What's Going Wrong? It's hard to point to any factors behind the team's inability to score runs. Nothing jumps out a lot concerning luck. They haven't hit a lot of home runs, going deep on just 1.8% of plate appearances, fourth fewest in the league. It's not that their offensive numbers are good--they're eighth in batting average and on base percentage, eleventh in slugging percentage over the past 30 days--but those components don't add up to being twelfth in runs per game. There are a couple advanced metrics that suggest the Indians hitters haven't been particularly clutch, and I'm inclined to think that's been the case. This isn't an offensive juggernaut, but the team should score more runs than they have lately.

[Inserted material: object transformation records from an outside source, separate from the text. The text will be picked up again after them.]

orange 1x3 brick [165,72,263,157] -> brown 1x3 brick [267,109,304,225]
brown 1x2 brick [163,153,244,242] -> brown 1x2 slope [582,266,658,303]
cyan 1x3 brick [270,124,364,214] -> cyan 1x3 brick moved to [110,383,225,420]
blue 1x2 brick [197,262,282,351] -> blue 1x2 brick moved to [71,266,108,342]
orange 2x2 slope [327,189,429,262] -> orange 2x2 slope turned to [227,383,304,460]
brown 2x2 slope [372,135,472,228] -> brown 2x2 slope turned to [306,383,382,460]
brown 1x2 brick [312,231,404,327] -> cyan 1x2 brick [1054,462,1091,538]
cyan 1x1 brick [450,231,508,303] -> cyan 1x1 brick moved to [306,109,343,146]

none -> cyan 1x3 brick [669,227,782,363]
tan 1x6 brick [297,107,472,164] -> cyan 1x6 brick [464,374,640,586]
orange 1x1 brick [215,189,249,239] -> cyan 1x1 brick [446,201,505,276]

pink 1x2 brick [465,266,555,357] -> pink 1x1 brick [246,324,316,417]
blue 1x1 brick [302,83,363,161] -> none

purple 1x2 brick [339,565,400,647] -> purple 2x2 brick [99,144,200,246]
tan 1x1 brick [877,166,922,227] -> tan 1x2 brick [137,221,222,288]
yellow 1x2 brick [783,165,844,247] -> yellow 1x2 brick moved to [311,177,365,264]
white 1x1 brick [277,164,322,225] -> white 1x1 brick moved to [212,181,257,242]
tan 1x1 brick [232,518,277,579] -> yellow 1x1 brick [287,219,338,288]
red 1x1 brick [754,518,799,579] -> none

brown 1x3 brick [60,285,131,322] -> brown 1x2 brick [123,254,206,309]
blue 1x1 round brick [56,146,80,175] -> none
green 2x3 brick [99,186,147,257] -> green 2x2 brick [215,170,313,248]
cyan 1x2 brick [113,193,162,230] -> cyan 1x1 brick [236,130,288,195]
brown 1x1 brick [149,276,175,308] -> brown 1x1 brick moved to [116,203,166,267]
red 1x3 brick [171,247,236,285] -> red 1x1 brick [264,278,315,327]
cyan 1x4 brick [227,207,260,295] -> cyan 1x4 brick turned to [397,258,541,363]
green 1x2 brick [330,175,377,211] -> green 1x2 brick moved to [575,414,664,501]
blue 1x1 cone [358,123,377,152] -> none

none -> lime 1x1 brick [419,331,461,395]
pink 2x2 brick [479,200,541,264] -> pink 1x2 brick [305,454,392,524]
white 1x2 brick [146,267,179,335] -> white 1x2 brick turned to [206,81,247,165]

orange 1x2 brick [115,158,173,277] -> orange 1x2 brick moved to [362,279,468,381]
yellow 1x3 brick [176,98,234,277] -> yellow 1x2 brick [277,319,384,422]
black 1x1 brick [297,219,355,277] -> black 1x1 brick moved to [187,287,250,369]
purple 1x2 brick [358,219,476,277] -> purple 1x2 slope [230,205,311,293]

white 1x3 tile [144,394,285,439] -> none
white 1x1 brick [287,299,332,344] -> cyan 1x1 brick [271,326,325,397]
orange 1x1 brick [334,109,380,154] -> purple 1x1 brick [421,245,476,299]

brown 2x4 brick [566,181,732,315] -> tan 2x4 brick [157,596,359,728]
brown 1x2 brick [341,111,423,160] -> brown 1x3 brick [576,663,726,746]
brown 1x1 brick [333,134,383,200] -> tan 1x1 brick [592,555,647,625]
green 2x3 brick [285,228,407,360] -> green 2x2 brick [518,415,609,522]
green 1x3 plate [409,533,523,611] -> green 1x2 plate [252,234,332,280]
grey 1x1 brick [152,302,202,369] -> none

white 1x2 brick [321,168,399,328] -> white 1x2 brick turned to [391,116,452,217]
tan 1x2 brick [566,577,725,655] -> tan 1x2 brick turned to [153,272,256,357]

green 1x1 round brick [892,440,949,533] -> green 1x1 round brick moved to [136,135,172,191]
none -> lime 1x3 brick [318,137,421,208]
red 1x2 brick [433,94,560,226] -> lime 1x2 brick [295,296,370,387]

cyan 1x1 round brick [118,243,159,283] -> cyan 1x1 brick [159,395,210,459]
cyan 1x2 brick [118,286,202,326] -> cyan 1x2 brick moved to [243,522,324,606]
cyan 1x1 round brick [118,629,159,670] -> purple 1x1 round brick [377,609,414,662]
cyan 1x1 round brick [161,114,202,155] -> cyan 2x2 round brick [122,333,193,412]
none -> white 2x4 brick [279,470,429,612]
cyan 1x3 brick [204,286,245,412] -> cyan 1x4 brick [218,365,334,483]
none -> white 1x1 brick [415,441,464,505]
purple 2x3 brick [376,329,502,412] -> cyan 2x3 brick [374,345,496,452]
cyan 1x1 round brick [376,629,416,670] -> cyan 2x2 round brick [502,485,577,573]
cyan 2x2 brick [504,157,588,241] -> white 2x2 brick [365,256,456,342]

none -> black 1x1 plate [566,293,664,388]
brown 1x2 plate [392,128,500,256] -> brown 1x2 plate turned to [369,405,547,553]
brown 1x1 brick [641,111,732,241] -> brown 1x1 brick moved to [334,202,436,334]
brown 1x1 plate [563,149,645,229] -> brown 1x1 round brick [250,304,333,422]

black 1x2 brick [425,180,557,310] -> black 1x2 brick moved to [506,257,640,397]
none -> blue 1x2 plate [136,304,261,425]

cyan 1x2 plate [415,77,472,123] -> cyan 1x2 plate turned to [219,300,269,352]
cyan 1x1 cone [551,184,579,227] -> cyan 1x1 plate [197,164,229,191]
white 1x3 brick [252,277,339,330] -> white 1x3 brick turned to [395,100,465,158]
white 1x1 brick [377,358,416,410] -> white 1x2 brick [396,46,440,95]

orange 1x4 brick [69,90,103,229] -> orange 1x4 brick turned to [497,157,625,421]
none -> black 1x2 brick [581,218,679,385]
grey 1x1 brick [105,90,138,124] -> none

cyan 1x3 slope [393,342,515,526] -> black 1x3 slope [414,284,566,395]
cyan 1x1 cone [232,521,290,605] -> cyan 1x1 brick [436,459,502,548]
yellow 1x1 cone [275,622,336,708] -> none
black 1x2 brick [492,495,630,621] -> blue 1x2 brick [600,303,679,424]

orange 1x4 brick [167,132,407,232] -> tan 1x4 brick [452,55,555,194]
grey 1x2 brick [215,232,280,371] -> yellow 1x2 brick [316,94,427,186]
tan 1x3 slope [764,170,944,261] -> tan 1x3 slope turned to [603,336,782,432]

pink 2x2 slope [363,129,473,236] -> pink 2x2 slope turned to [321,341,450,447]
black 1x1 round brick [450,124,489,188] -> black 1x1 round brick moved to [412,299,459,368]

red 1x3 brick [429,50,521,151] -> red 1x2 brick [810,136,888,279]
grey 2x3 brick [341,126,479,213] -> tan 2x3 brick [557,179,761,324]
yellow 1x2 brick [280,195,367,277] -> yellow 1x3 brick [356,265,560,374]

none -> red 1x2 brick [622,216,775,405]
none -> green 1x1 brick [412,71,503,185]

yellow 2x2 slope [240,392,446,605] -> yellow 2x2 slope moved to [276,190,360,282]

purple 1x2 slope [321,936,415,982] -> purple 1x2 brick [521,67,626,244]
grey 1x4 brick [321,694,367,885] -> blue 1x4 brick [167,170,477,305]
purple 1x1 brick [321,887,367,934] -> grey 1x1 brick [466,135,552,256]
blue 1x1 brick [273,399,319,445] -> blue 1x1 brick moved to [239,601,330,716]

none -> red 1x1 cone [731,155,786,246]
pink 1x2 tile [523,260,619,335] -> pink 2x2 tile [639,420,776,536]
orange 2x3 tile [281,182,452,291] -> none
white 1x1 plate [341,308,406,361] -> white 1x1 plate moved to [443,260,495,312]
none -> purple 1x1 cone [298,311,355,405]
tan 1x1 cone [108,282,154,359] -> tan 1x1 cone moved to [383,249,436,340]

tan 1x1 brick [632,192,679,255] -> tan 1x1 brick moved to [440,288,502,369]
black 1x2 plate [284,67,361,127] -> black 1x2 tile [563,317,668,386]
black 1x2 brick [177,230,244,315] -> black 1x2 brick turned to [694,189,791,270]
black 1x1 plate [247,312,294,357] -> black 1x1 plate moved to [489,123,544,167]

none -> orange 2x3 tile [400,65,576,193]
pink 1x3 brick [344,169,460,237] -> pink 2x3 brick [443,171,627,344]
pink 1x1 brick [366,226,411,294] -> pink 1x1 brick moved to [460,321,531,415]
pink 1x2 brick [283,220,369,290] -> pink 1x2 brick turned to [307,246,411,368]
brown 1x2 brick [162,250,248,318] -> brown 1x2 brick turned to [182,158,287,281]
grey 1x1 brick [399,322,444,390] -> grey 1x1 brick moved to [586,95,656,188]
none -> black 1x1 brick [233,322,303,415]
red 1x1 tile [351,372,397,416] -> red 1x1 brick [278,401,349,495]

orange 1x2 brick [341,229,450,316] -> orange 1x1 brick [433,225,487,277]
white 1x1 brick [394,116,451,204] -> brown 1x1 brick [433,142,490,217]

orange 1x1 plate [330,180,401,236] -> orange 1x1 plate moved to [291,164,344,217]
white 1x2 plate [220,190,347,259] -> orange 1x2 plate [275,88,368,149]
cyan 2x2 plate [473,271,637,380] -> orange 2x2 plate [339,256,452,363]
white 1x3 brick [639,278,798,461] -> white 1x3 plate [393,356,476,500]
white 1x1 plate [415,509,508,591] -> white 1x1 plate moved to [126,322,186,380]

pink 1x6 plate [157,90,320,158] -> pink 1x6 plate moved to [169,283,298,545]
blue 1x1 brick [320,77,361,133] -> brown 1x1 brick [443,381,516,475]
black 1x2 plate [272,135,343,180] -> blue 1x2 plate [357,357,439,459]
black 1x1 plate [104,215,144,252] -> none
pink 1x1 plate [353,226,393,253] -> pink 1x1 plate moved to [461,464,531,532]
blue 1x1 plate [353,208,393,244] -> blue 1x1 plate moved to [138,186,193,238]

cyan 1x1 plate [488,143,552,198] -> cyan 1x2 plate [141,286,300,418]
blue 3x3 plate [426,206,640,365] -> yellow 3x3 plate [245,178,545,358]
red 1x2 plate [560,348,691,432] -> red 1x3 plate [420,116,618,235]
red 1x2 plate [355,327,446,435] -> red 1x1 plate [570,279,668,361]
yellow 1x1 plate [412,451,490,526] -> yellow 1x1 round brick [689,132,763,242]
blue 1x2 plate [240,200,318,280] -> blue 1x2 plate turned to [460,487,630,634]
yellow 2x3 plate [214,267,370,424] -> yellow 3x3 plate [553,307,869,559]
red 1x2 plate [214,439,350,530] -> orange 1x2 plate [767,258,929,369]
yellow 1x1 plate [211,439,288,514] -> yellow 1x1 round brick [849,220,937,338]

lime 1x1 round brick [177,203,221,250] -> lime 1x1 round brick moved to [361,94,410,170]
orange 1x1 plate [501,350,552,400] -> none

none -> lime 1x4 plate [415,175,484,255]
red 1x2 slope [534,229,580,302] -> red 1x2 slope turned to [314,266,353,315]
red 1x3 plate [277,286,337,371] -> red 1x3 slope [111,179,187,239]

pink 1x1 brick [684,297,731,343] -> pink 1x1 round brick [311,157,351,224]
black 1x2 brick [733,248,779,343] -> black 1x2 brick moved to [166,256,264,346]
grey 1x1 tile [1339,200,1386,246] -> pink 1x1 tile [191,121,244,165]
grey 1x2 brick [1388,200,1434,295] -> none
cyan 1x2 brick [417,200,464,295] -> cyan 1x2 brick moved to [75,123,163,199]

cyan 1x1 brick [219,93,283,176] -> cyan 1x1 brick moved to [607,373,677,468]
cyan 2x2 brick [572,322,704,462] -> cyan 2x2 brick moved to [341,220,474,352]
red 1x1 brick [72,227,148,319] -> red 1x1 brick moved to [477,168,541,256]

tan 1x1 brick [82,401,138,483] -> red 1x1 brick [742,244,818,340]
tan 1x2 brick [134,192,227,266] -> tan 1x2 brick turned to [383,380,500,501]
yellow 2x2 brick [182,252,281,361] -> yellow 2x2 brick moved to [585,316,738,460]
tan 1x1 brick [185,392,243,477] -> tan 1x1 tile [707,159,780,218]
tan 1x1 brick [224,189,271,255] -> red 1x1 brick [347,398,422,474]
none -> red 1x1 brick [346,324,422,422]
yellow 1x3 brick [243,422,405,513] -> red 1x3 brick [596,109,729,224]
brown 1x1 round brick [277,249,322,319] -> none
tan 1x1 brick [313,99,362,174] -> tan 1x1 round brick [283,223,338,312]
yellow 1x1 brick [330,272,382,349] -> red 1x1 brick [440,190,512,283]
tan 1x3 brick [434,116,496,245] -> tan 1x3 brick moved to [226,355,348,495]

Who's Hot? Jose Ramirez took over at shortstop from Asdrubal Cabrera after the Indians traded the pending free agent to the Nationals at the trade deadline. Over the past 30 days, Ramirez has led the team in batting (.315) and on base percentage (.358) and is second in slugging (.449). It's tempting to look at a 21-year-old rookie middle infielder putting up good offensive numbers and think, "fluke," but Ramirez hit .306 with a .355 on base percentage in 291 minor league games. Brantley's cooled down but still was among team leaders in most offensive categories over the past 30 days, and Santana's flashed power, leading the team with five homers and 19 RBI. He's also an on-base machine, drawing walks in 16% of plate appearances.
Over the past 30 days, Kluber has a 2.09 ERA--and that's only third best on the staff. Carlos Carrasco is 3-0 over five starts, 0.90 ERA, 34 strikeouts and four walks over 30 innings. Danny Salazar, who was so lost this year (5.53 ERA through May) that he was sent down to AAA until after the All-Star Break, is 2-1, 1.08 ERA, 24 baserunners and 23 strikeouts over 25 innings. Middle relievers Brian Shaw and Scott Atchison have combined for a 0.55 ERA in 33 innings spread over 32 appearances.
Who's Not? Second baseman Jason Kipnis has had a tough past 30 days, batting just .240 with only five extra base hits, all doubles. That's a .288 slugging percentage. DH Zach Walters, who came over in the Cabrera trade, leads the team with six homers but that's about all he's done: he has only seven other base hits, good for a .171 batting average and .232 on base percentage.
What's the Outlook? The Indians are a decent team with a promising young pitching staff. Atchison's the only hurler in his 30s. I have an affinity for small-market, low-payroll (their $83 million estimated payroll is fifth lowest in the league) clubs, and there is no announcer more animated than their radio play-by-play man, Tom Hamilton. The Indians appear to be too far back to make a run for the postseason this year, but it's good to see them still in contention.